Segment Start: Given records

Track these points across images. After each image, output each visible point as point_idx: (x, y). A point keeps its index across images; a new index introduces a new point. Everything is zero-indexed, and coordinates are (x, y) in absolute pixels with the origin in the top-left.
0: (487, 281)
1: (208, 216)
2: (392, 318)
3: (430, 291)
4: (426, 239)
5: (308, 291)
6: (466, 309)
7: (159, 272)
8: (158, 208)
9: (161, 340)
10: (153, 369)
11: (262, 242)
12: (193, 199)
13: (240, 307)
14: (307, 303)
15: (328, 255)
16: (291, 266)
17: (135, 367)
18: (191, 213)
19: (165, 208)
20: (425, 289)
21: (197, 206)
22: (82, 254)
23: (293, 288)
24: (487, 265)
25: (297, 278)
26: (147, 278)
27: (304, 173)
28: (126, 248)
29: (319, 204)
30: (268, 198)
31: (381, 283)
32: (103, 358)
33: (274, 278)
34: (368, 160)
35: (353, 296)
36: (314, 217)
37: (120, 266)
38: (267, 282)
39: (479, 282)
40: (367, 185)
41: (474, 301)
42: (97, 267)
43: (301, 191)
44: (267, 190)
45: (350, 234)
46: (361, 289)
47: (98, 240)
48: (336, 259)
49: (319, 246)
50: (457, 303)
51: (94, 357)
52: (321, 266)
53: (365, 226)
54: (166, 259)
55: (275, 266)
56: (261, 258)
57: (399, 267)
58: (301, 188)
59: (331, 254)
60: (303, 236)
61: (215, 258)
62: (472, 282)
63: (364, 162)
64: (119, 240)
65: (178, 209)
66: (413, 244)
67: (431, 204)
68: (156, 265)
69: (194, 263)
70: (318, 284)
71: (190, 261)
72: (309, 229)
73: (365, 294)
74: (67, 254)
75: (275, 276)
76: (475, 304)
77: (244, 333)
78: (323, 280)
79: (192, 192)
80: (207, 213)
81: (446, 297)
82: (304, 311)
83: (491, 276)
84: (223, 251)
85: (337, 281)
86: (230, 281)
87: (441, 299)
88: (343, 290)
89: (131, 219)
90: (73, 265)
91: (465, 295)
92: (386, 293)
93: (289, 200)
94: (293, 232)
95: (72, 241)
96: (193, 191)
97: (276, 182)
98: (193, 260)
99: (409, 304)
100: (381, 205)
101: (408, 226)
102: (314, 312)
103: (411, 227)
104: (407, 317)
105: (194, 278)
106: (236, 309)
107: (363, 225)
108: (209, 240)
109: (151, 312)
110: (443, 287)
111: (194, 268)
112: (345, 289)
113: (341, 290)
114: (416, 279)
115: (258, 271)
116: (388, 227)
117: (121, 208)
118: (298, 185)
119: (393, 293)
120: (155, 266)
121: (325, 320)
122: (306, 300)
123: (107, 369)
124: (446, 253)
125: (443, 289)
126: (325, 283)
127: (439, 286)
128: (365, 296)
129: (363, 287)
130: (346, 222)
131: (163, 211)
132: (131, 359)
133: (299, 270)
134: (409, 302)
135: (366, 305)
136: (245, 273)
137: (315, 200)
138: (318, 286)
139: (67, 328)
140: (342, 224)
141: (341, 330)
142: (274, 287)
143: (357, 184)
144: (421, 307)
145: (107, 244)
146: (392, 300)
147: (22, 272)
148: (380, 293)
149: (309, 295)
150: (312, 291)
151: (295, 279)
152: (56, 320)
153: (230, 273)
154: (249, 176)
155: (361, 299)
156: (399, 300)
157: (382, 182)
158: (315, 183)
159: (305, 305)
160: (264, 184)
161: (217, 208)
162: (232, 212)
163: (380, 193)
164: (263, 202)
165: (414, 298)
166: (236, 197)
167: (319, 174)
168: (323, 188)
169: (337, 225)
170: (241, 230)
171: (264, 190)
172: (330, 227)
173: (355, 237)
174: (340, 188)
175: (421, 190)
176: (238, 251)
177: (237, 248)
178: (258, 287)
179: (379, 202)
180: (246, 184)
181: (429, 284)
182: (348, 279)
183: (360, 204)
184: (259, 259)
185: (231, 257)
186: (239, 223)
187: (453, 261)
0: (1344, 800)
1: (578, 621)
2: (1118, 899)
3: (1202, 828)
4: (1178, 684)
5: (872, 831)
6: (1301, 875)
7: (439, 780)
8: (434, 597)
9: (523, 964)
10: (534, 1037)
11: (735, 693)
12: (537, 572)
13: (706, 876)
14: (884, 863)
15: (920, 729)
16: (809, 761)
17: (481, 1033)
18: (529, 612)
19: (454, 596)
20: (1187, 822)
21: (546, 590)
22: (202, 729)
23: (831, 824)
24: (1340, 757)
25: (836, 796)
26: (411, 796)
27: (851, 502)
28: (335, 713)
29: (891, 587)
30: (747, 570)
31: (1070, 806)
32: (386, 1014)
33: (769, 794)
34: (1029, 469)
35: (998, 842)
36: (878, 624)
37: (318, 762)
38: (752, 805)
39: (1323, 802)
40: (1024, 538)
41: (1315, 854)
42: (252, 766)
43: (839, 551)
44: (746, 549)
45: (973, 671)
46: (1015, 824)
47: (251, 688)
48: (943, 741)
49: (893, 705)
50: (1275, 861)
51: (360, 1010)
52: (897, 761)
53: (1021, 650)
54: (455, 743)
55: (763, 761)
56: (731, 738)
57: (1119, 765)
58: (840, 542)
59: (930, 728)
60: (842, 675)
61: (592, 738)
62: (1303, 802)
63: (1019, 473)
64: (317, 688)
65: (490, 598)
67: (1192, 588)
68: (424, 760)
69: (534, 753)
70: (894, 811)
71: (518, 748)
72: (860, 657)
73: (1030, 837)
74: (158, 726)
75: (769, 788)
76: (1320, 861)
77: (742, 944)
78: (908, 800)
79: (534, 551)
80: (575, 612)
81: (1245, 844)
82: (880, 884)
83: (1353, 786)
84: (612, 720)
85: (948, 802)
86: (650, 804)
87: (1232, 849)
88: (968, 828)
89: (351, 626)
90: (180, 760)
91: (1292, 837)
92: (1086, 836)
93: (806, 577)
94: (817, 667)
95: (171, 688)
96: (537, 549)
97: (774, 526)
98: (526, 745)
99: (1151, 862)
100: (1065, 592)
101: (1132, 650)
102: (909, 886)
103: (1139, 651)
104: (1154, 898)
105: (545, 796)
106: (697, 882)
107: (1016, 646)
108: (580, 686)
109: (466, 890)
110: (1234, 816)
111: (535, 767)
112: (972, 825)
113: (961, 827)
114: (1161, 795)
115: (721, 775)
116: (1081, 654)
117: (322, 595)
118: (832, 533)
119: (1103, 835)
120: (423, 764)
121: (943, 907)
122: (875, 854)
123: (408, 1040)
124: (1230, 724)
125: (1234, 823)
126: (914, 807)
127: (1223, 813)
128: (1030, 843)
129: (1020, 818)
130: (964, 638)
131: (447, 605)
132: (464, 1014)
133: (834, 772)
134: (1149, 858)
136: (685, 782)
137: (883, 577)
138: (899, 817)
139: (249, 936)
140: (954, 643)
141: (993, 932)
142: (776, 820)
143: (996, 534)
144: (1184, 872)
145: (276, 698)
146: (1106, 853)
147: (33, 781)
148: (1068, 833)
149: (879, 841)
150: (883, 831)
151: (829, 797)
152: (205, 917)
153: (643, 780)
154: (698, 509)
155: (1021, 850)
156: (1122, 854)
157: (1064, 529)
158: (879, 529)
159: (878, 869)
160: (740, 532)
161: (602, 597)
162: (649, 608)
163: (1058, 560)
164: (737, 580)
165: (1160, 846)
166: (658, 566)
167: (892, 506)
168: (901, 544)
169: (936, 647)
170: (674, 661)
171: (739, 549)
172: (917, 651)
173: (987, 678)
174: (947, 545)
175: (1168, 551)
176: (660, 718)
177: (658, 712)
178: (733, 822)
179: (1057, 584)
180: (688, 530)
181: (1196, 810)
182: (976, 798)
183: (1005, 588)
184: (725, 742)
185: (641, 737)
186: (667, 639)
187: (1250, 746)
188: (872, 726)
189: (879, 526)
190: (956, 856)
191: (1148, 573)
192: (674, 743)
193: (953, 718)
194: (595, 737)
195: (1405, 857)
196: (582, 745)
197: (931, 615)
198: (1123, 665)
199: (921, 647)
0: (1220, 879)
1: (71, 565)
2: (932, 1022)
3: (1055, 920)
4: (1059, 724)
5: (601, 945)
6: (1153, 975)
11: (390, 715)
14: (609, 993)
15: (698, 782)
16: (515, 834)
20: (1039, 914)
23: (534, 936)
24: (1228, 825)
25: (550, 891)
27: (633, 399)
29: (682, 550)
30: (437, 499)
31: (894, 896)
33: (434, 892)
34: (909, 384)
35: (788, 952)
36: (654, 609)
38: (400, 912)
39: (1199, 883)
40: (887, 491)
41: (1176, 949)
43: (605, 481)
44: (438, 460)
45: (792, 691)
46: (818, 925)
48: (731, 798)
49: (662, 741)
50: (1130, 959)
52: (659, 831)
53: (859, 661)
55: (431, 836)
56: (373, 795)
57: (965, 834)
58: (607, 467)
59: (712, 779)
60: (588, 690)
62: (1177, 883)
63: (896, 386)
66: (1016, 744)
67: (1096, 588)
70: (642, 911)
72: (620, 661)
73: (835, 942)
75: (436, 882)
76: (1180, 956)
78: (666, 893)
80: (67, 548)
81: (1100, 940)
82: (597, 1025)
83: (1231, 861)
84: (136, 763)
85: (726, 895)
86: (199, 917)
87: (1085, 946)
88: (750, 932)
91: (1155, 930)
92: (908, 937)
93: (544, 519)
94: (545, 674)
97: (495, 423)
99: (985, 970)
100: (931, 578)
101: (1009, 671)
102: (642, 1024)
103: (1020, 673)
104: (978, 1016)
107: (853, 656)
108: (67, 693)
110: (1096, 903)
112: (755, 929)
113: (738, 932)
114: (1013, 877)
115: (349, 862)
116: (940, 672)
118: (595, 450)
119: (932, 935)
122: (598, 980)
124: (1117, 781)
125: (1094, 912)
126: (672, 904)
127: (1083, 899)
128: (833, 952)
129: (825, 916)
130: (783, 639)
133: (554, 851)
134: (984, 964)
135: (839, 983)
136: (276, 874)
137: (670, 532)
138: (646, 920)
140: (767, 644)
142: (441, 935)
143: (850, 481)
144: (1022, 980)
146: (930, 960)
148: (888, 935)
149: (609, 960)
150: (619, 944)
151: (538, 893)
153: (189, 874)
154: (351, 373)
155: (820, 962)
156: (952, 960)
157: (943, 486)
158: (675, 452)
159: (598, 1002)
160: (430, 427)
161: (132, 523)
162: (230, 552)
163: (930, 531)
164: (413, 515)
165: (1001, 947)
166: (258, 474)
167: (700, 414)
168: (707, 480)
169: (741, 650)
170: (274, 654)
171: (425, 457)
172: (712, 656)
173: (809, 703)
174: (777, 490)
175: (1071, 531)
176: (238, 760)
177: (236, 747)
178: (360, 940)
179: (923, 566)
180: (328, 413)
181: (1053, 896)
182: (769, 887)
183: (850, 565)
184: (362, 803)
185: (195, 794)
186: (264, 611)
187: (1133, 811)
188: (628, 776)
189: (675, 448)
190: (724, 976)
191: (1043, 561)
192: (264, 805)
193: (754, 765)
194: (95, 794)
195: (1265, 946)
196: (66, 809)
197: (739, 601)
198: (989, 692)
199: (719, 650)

Segment End: Given records

> [Activity]:
Edit the data from the line containing "188: (872, 726)" through the line containing "92: (908, 937)", replacing "1405" with "1450" and leaving everything else unchanged. Return only those lines.

> [Solution]:
188: (872, 726)
189: (879, 526)
190: (956, 856)
191: (1148, 573)
192: (674, 743)
193: (953, 718)
194: (595, 737)
195: (1450, 857)
196: (582, 745)
197: (931, 615)
198: (1123, 665)
199: (921, 647)
0: (1220, 879)
1: (71, 565)
2: (932, 1022)
3: (1055, 920)
4: (1059, 724)
5: (601, 945)
6: (1153, 975)
11: (390, 715)
14: (609, 993)
15: (698, 782)
16: (515, 834)
20: (1039, 914)
23: (534, 936)
24: (1228, 825)
25: (550, 891)
27: (633, 399)
29: (682, 550)
30: (437, 499)
31: (894, 896)
33: (434, 892)
34: (909, 384)
35: (788, 952)
36: (654, 609)
38: (400, 912)
39: (1199, 883)
40: (887, 491)
41: (1176, 949)
43: (605, 481)
44: (438, 460)
45: (792, 691)
46: (818, 925)
48: (731, 798)
49: (662, 741)
50: (1130, 959)
52: (659, 831)
53: (859, 661)
55: (431, 836)
56: (373, 795)
57: (965, 834)
58: (607, 467)
59: (712, 779)
60: (588, 690)
62: (1177, 883)
63: (896, 386)
66: (1016, 744)
67: (1096, 588)
70: (642, 911)
72: (620, 661)
73: (835, 942)
75: (436, 882)
76: (1180, 956)
78: (666, 893)
80: (67, 548)
81: (1100, 940)
82: (597, 1025)
83: (1231, 861)
84: (136, 763)
85: (726, 895)
86: (199, 917)
87: (1085, 946)
88: (750, 932)
91: (1155, 930)
92: (908, 937)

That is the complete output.